Barnicle stated the view of many over the comments on the use of disinfectant, but suddenly took a constitutional turn:
“In a rational, political world, of which we are not part, we’re no longer a part of that, there is no longer a rational political world around us, I’ll tell you what might be on their minds: the 25th Amendment. Because yesterday, the president of the United States actually posed a threat to public safety, to the public safety of the citizens of this country … Those are the musings of a man who has spent a whole lot of his lifetime in a tanning bed. So, he’s been exposed to ultraviolet rays in order to look like he has a tan all the time. Those were the irrational rants of a man who, somewhere out there in this country, God forbid, some inherent of his, someone who follows him closely and adores him, and there are many people like that … will take a little sip of Clorox bleach today to ward off the potential of the virus, and they will die.”

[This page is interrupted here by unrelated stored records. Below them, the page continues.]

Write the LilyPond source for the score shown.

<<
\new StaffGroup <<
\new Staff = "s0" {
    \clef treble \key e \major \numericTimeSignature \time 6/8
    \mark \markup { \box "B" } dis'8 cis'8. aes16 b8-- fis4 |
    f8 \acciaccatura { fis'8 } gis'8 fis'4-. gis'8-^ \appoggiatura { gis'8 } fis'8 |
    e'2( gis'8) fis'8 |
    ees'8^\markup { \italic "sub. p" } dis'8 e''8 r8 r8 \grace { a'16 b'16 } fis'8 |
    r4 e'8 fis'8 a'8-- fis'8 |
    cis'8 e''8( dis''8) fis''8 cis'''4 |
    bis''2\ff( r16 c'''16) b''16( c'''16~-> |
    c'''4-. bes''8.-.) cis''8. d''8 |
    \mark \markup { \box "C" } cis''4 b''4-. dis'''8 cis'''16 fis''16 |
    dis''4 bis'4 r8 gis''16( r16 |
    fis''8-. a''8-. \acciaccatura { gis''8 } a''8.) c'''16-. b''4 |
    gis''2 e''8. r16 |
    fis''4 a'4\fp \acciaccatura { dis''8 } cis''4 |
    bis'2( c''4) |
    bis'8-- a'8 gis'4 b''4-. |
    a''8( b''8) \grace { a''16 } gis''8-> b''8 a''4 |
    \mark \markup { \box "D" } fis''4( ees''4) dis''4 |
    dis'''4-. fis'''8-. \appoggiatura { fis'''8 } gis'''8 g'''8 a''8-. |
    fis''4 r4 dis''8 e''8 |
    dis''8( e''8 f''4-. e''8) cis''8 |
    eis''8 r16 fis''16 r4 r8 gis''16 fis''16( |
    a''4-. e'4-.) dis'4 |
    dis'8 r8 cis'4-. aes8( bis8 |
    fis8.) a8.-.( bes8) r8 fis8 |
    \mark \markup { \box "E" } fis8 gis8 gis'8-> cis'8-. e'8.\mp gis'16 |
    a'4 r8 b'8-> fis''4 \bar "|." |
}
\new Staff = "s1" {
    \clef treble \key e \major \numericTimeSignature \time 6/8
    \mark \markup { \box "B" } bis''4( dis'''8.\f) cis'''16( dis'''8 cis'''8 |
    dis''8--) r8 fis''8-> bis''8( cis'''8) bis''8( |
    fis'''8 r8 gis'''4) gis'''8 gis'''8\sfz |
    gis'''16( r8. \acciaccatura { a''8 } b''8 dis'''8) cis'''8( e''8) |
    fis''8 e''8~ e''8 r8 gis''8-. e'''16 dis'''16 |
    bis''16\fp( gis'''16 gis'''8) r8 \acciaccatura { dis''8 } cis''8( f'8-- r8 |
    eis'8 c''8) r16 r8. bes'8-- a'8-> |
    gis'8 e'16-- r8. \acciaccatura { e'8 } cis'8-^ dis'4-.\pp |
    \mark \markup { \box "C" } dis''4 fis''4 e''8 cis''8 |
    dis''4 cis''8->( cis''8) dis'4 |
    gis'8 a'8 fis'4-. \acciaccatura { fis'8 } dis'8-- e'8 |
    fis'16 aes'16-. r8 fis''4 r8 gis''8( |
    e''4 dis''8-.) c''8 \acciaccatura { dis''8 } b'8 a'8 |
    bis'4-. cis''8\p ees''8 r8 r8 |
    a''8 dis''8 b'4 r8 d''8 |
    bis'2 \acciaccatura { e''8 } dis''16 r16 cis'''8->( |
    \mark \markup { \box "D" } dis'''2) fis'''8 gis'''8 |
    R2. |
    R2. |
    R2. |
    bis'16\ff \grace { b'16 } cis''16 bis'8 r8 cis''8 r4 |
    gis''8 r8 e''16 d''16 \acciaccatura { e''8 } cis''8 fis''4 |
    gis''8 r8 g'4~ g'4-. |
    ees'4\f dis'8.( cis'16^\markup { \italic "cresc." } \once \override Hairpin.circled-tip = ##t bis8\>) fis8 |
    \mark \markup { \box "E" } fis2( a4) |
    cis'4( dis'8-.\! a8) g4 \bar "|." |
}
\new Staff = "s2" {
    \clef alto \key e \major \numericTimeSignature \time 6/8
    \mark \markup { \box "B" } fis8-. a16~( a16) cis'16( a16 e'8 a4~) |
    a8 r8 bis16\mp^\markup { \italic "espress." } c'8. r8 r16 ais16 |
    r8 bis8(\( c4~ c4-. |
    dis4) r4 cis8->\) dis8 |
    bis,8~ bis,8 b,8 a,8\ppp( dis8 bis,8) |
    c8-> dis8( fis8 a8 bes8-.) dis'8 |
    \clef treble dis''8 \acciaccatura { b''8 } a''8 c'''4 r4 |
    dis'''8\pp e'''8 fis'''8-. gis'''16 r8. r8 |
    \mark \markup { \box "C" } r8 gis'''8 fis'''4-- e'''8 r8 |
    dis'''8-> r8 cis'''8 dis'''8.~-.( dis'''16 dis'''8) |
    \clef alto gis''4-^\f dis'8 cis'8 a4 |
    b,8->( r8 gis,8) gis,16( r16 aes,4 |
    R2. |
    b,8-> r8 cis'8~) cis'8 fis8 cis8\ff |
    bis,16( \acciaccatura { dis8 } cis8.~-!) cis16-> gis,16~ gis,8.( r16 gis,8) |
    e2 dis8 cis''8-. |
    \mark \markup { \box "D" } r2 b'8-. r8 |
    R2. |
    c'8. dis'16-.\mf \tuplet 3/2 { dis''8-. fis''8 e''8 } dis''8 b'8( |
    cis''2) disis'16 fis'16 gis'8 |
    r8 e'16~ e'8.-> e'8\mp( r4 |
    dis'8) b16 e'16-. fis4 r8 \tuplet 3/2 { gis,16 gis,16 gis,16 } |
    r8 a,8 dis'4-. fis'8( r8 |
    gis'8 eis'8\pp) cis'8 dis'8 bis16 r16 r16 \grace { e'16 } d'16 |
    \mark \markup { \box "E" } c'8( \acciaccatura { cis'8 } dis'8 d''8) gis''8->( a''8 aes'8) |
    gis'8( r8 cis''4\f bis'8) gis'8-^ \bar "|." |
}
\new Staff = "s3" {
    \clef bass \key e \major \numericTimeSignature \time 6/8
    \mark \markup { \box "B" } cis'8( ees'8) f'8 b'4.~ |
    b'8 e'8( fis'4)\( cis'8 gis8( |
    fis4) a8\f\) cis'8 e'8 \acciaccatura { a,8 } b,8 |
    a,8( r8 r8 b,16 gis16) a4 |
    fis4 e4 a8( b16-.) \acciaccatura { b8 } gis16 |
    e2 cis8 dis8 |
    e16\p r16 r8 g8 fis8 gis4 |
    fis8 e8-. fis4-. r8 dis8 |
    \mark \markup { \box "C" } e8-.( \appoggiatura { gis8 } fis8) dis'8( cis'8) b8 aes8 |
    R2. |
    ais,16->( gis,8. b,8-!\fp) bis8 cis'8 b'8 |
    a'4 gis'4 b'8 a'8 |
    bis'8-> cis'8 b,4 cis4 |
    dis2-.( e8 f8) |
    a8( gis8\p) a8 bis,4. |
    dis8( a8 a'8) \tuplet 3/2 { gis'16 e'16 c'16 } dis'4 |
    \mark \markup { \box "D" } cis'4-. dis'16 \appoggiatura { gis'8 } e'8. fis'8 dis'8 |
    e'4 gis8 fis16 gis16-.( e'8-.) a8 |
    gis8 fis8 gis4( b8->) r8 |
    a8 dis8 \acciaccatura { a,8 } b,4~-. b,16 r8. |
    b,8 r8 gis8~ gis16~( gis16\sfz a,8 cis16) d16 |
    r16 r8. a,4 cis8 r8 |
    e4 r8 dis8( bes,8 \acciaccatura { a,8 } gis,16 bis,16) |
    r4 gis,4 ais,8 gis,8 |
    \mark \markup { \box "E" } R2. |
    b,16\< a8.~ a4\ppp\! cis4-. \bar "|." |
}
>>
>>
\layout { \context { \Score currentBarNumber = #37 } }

There have been similar calls for over three years to use the 25th Amendment to address controversial statements and policies by the President. Ironically, this type the amendment like a type of constitutional lysol that can be used wipe away a unduly elected but controversial president. That is not its function.
As I have previously written,Section 4 has, essentially, two avenues for dragging a president from the Oval Office. First, there is the mutiny option. A vice president and a majority of the Cabinet can agree that the president is “unable to discharge the powers and duties of his office” and notify Congress that the vice president intends to take over. If Vice President Pence could get eight Cabinet officers to sign a letter to that effect, he would immediately become the “Acting President.” But if the president then declares to Congress that “no inability exists,” Trump could resume his powers. Pence and the rebellious Cabinet would then have to send another declaration within four days to the President pro tempore of the Senate and the Speaker of the House that says, more or less, don’t believe a word, he’s unfit. Once Congress had the second declaration, if not already in session, it would have 48 hours to assemble to debate the issue. It would then have 21 days to vote on the president’s fitness. To remove the president, two-thirds of both houses would have to agree. If Congress did not vote within 21 days, the president would get his power back.
In other words, the use of the 25th Amendment over this latest controversy would be unwarranted as it is unlikely. The likelihood of removing Donald Trump under the 25th Amendment for this controversy is about as likely as his receiving an honorary medical degree.